Could this team bring invisibility cloaks to reality?

The quest for a Harry Potter-style invisibility cloak has taken another step big step forward, as engineers from the UK have for the first time successfully demonstrated a device which enables curved surfaces to appear flat when exposed to electromagnetic waves.

While their breakthrough doesn’t mean that people or objects are going to be able to disappear from sight anytime soon, it could change how antennas are tethered to their platform, making it possible for different sized and shaped ones to be attached to a variety of unusual surfaces.

According to study co-author Yang Hao, a Professor of Antennas and Electromagnetics in the School of Electronic Engineering and Computer Science at Queen Mary, University of London (QUML), his team’s design was “based upon transformation optics,” which is one of the primary concepts driving the ongoing research into the invisibility cloak concept.

“Previous research has shown this technique working at one frequency,” Professor Hao added in a statement Friday. “However, we can demonstrate that it works at a greater range of frequencies making it more useful for other engineering applications, such as… the aerospace industry.”

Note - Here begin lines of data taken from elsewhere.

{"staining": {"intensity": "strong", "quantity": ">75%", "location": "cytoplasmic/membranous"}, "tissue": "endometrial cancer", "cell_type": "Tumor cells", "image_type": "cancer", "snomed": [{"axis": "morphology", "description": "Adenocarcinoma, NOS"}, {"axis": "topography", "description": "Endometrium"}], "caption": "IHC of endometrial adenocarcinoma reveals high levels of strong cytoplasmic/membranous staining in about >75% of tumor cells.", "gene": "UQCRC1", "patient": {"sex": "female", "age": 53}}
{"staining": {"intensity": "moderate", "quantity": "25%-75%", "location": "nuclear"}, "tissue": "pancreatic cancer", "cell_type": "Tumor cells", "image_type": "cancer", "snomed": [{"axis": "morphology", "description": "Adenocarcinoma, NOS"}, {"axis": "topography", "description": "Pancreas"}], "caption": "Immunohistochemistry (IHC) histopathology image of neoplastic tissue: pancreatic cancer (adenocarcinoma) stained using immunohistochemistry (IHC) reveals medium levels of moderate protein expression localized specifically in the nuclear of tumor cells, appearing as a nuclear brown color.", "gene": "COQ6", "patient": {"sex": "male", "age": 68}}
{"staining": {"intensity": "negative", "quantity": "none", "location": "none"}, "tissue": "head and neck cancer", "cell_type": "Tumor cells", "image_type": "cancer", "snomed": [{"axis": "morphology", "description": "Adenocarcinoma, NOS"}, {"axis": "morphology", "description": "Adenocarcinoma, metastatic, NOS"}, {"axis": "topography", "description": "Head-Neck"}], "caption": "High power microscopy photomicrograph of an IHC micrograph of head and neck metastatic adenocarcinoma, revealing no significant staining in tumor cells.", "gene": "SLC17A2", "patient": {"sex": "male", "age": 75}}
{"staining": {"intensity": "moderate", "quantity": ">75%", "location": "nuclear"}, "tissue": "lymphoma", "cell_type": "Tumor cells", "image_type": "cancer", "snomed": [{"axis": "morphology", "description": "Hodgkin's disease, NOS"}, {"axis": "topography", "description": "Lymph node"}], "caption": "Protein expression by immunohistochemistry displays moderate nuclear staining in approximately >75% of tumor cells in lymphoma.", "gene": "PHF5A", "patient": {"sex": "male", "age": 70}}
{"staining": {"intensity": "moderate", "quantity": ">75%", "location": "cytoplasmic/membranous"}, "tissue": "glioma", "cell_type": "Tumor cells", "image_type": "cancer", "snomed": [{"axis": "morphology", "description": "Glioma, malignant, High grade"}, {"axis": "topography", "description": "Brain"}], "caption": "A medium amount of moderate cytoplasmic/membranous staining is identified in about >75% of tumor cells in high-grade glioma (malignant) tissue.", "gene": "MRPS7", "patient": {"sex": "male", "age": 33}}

Breakthrough could benefit a number of different industries

The QMUL engineers coated a curved surface, approximately the same size as a tennis ball with a nanocomposite medium, with seven distinct layers called graded index nanocomposite. Each of the layer had a different electrical property based on its position, enabling an object to be hidden or “cloaked” rather than causing electromagnetic waves to be scattered.

When the cloaking device is not in use, the object’s presence along the path of the traveling wave causes a drastic change in its electric field configuration, Hao and his colleagues explained. Once activated, however, the application of the graded-index nanocomposite causes a reduction in how much shadowing is visible immediately after the object, as well as noticeable improvement in the reconstruction of wave fronts.

“In this paper, we experimentally demonstrate for the first time a dielectric surface wave cloak from engineered gradient index materials to illustrate the possibility of using nanocomposites to control surface wave propagation through advanced additive manufacturing,” they wrote, adding that the design “has much wider applications” than similar devices, “which span from microwave to optics for the control of surface plasmon polaritons (SPPs) and radiation of nanoantennas.”

“We demonstrated a practical possibility to use nanocomposites to control surface wave propagation through advanced additive manufacturing,” added lead author Dr. Luigi La Spada, also of QMUL. “Perhaps most importantly, the approach used can be applied to other physical phenomena that are described by wave equations, such as acoustics. For this reason, we believe that this work has a great industrial impact.”